On a Posix system, initial doubled path separators are supposed to be significant and are kept by the Path() constructor (while in other locations they are consolidated.

>>> Path("//foo//bar")
PosixPath('//foo/bar') #double slash retained

But on windows (where the double slash indicates a UNC path), this is lost.

>>> Path("//foo//bar")
WindowsPath('/foo/bar') #double slash lost
>>> Path(r"\\foo\\bar")
WindowsPath('/foo/bar')

This has the effect of destroying the UNC path. Is this a known bug/limitation, or something else? I can manually construct either the PureWindowsPath or WindowsPath with the double slash and it works properly. But I would prefer to use the Path() constructor.
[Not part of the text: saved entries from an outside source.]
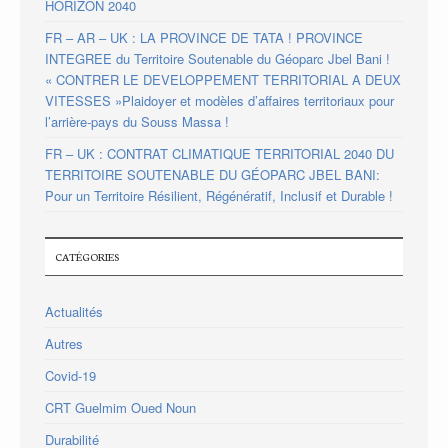
HORIZON 2040
FR – AR – UK : LA PROVINCE DE TATA ! PROVINCE
INTEGREE du Territoire Soutenable du Géoparc Jbel Bani !
« CONTRER LE DEVELOPPEMENT TERRITORIAL A DEUX
VITESSES »Plaidoyer et modèles d’affaires territoriaux pour
l’arrière-pays du Souss Massa !
FR – UK : CONTRAT CLIMATIQUE TERRITORIAL 2040 DU
TERRITOIRE SOUTENABLE DU GÉOPARC JBEL BANI:
Pour un Territoire Résilient, Régénératif, Inclusif et Durable !
CATÉGORIES
Actualités
Autres
Covid-19
CRT Guelmim Oued Noun
Durabilité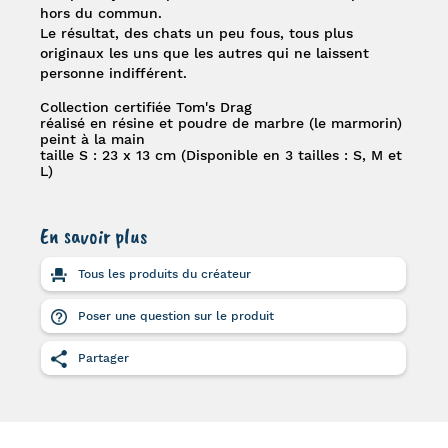
hors du commun.
Le résultat, des chats un peu fous, tous plus
originaux les uns que les autres qui ne laissent
personne indifférent.
Collection certifiée Tom's Drag
réalisé en résine et poudre de marbre (le marmorin)
peint à la main
taille S :
23 x 13 cm (Disponible en 3 tailles : S, M et
L)
En savoir plus
Tous les produits du créateur
Poser une question sur le produit
Partager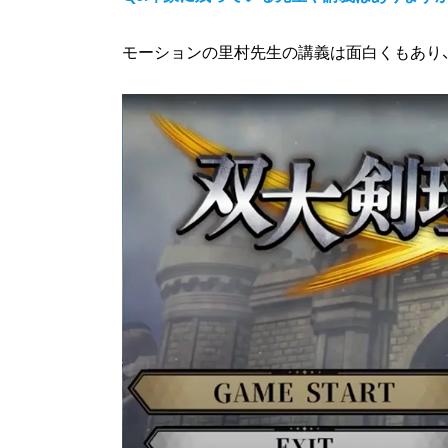
モーションの里村先生の講義は面白くもあり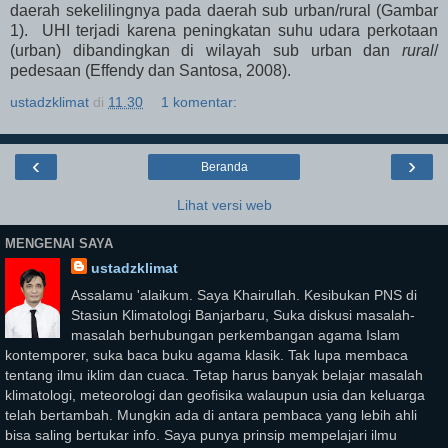
daerah sekelilingnya pada daerah sub urban/rural (Gambar
1). UHI terjadi karena peningkatan suhu udara perkotaan
(urban) dibandingkan di wilayah sub urban dan
rural
/
pedesaan (Effendy dan Santosa, 2008).
ustadzklimat
di
11.30
1 komentar:
‹
›
Beranda
Lihat versi web
MENGENAI SAYA
ustadzklimat
Assalamu 'alaikum. Saya Khairullah. Kesibukan PNS di
Stasiun Klimatologi Banjarbaru, Suka diskusi masalah-
masalah berhubungan perkembangan agama Islam
kontemporer, suka baca buku agama klasik. Tak lupa membaca
tentang ilmu iklim dan cuaca. Tetap harus banyak belajar masalah
klimatologi, meteorologi dan geofisika walaupun usia dan keluarga
telah bertambah. Mungkin ada di antara pembaca yang lebih ahli
bisa saling bertukar info. Saya punya prinsip mempelajari ilmu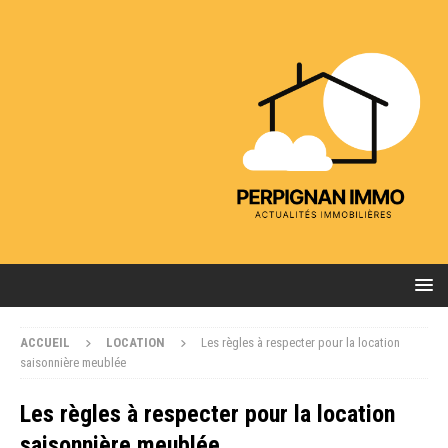
ACCUEIL
LOCATION
Les règles à respecter pour la location
saisonnière meublée
Les règles à respecter pour la location
saisonnière meublée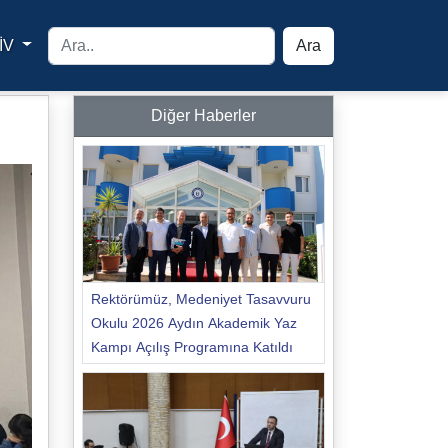
İV
Ara
yfa
Diğer Haberler
Rektörümüz, Medeniyet Tasavvuru
Okulu 2026 Aydın Akademik Yaz
Kampı Açılış Programına Katıldı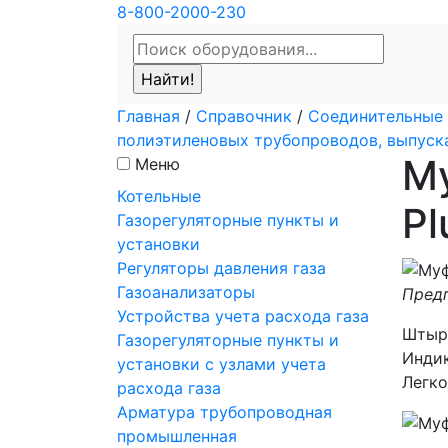
8-800-2000-230
Главная
/
Справочник
/
Соединительные 
полиэтиленовых трубопроводов, выпус
Му
Меню
Котельные
Pl
Газорегуляторные пункты и
установки
Регуляторы давления газа
Газоанализаторы
Предп
Устройства учета расхода газа
Штыр
Газорегуляторные пункты и
Индик
установки с узлами учета
Легко
расхода газа
Арматура трубопроводная
промышленная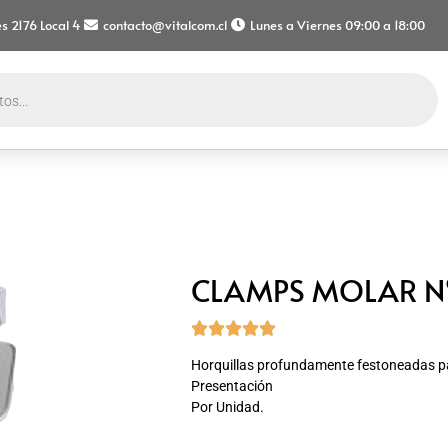
s 2176 Local 4
contacto@vitalcom.cl
Lunes a Viernes 09:00 a 18:00
CLAMPS MOLAR Nº





Horquillas profundamente festoneadas pa
Presentación
Por Unidad.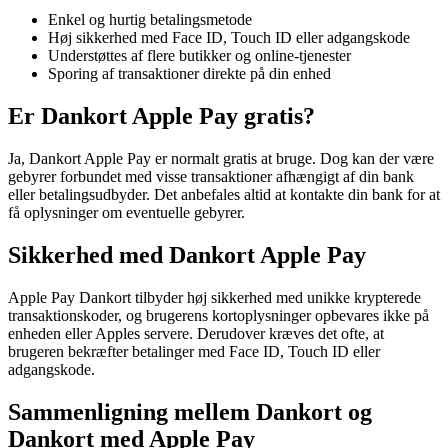
Enkel og hurtig betalingsmetode
Høj sikkerhed med Face ID, Touch ID eller adgangskode
Understøttes af flere butikker og online-tjenester
Sporing af transaktioner direkte på din enhed
Er Dankort Apple Pay gratis?
Ja, Dankort Apple Pay er normalt gratis at bruge. Dog kan der være
gebyrer forbundet med visse transaktioner afhængigt af din bank
eller betalingsudbyder. Det anbefales altid at kontakte din bank for at
få oplysninger om eventuelle gebyrer.
Sikkerhed med Dankort Apple Pay
Apple Pay Dankort tilbyder høj sikkerhed med unikke krypterede
transaktionskoder, og brugerens kortoplysninger opbevares ikke på
enheden eller Apples servere. Derudover kræves det ofte, at
brugeren bekræfter betalinger med Face ID, Touch ID eller
adgangskode.
Sammenligning mellem Dankort og
Dankort med Apple Pay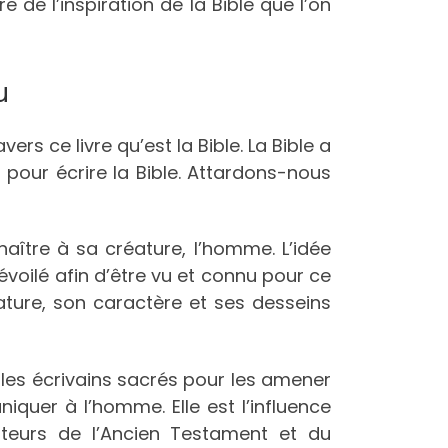
 de l’inspiration de la Bible que l’on
u
rs ce livre qu’est la Bible. La Bible a
 pour écrire la Bible. Attardons-nous
naître à sa créature, l’homme. L’idée
évoilé afin d’être vu et connu pour ce
nature, son caractère et ses desseins
r les écrivains sacrés pour les amener
iquer à l’homme. Elle est l’influence
uteurs de l’Ancien Testament et du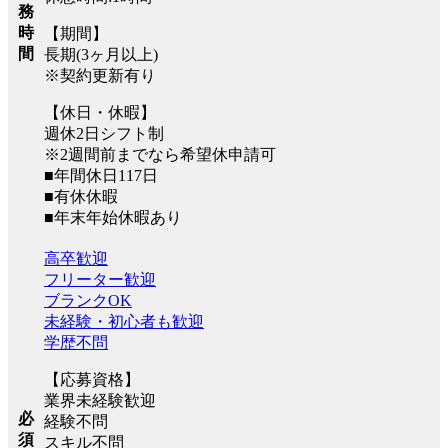
務
時
【期間】
間
長期(3ヶ月以上)
※契約更新有り
【休日・休暇】
週休2日シフト制
※2週間前までなら希望休申請可
■年間休日117日
■有休休暇
■年末年始休暇あり
高卒歓迎
フリーター歓迎
ブランクOK
未経験・初心者も歓迎
学歴不問
【応募資格】
業界未経験歓迎
必
経験不問
須
スキル不問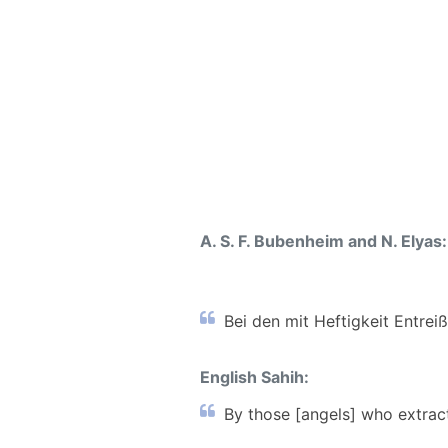
A. S. F. Bubenheim and N. Elyas:
Bei den mit Heftigkeit Entrei
English Sahih:
By those [angels] who extract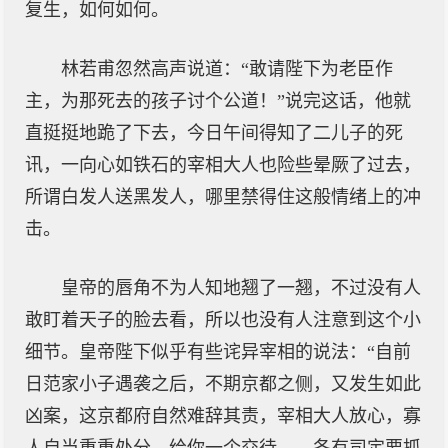
复生，如何如何。
林若甫忽然高声说道：“敢请陛下为老臣作
主，为那死去的孩子讨个公道！”说完这话，他就
直挺挺地跪了下去，今日午间得知了二儿子的死
讯，一向心如铁石的宰相大人也险些晕厥了过去，
所谓白发人送黑发人，哪里禁得住这般情绪上的冲
击。
皇帝的唇角不为人知地翘了一翘，不过没有人
敢盯着天子的脸去看，所以也没有人注意到这个小
细节。皇帝陛下似乎有些诧异宰相的说法：“自前
日范家小子遇袭之后，不期京都之侧，又发生如此
凶案，这京都府自然难辞其责，宰相大人放心，寡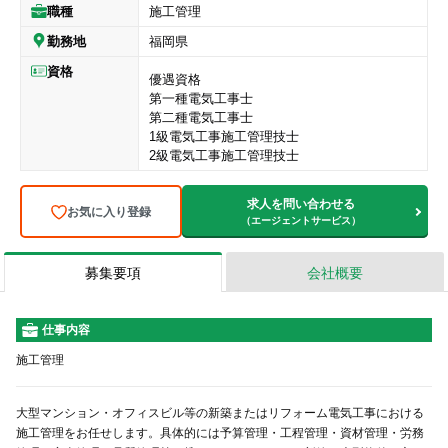
職種
施工管理
勤務地
福岡県
資格
優遇資格
第一種電気工事士
第二種電気工事士
1級電気工事施工管理技士
2級電気工事施工管理技士
求人を問い合わせる
お気に入り登録
（エージェントサービス）
募集要項
会社概要
仕事内容
施工管理
大型マンション・オフィスビル等の新築またはリフォーム電気工事における
施工管理をお任せします。具体的には予算管理・工程管理・資材管理・労務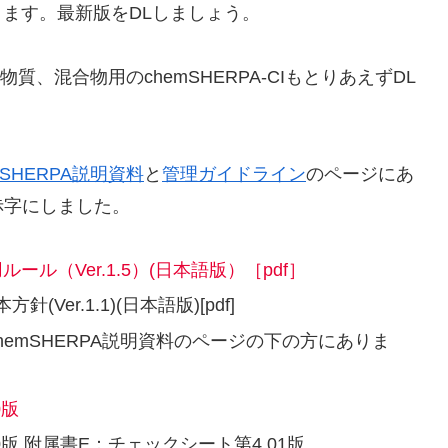
ります。最新版をDLしましょう。
物質、混合物用のchemSHERPA-CIもとりあえずDL
mSHERPA説明資料
と
管理ガイドライン
のページにあ
赤字にしました。
ール（Ver.1.5）(日本語版）［pdf］
er.1.1)(日本語版)[pdf]
chemSHERPA説明資料のページの下の方にありま
0版
版 附属書E：チェックシート第4.01版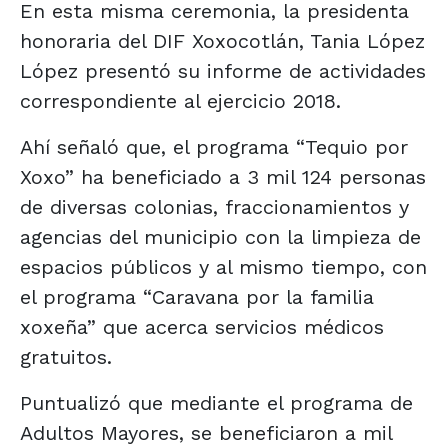
En esta misma ceremonia, la presidenta
honoraria del DIF Xoxocotlán, Tania López
López presentó su informe de actividades
correspondiente al ejercicio 2018.
Ahí señaló que, el programa “Tequio por
Xoxo” ha beneficiado a 3 mil 124 personas
de diversas colonias, fraccionamientos y
agencias del municipio con la limpieza de
espacios públicos y al mismo tiempo, con
el programa “Caravana por la familia
xoxeña” que acerca servicios médicos
gratuitos.
Puntualizó que mediante el programa de
Adultos Mayores, se beneficiaron a mil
What WindowsPath does is wrong, but for a different reason than you might think. The path "//foo//bar" isn’t a valid UNC path in Windows (spec), since there’s more than one slash between “foo” and “bar”. The path has a server (host) component named “foo”, but no share component. (A UNC provider could mount a filesystem directly on the server component, such as "//foo/", but this would violate the UNC spec.) The "//bar" remainder is a file path, which normalizes as "\\bar" (only one backslash). Indeed, WinAPI GetFullPathNameW() normalizes the path as "\\\\foo\\bar", which happens to be a valid UNC path for a share named “bar”.

Add a trailing ".." component, however, to see the difference. The invalid UNC path "//foo//bar/.." normalizes as "\\\\foo\\", while the valid UNC path "//foo/bar/.." normalizes as "\\\\foo\\bar" because the “bar” share is the root of the path.

WindowsPath turns the invalid UNC path "//foo//bar", which is an absolute path, into an unrelated rooted path "\\foo\\bar", which is a relative path in Windows. A rooted path is resolved against the drive or UNC share of the current working directory. WindowsPath should retain the UNC absolute nature of the path, whether the path is valid or not.

Okay, that’s what I get for trying to be cute. I thought I was just showing how normally the separators are consolidated with my example and it didn’t matter.

My actual issue was different, but I think your explanation helps that as well. I was letting Path combine the server and share components (which I assumed would be with a single separator). So what I was really doing in the code was:

>>> Path("//foo", "bar")
WindowsPath('/foo/bar')

Now I think I get that the lack of a share is causing it to normalize as a local path first, then it appends the later component. I need to just pass in the UNC path as a single element.

>>> Path("//foo/bar")
WindowsPath('//foo/bar/')

For some reason I never tried that, thinking that the Path concatenation would have been identical.

It’s a bug in WindowsPath. For example:

>>> pathlib.Path('//foo')
WindowsPath('/foo')

The correct result retains the UNC absolute path status, even though it’s not a valid UNC path when there’s no share component. For example:

>>> nt._getfullpathname('//foo')
'\\\\foo'

Is there an open issue on it? I was trying to look through the bug tracker, but didn’t know how to keep “UNC” from matching all the instances of “function” and gave up.

I searched for a related issue, but I don’t think there’s an open issue for the improper handling of invalid UNC paths in pathlib. There’s a tangentially related open issue (bpo-33898) about device paths of the form "\\\\?\\" and "\\\\.\\", which the UNC spec refers to as the “Win32API selector” and “device selector”. I opened the issue three and a half years ago. It has an unmerged PR that warrants attention. IIRC, the PR significantly updates parsing of UNC paths, which may indirectly resolve the problem of invalid UNC paths that lack a share or server component.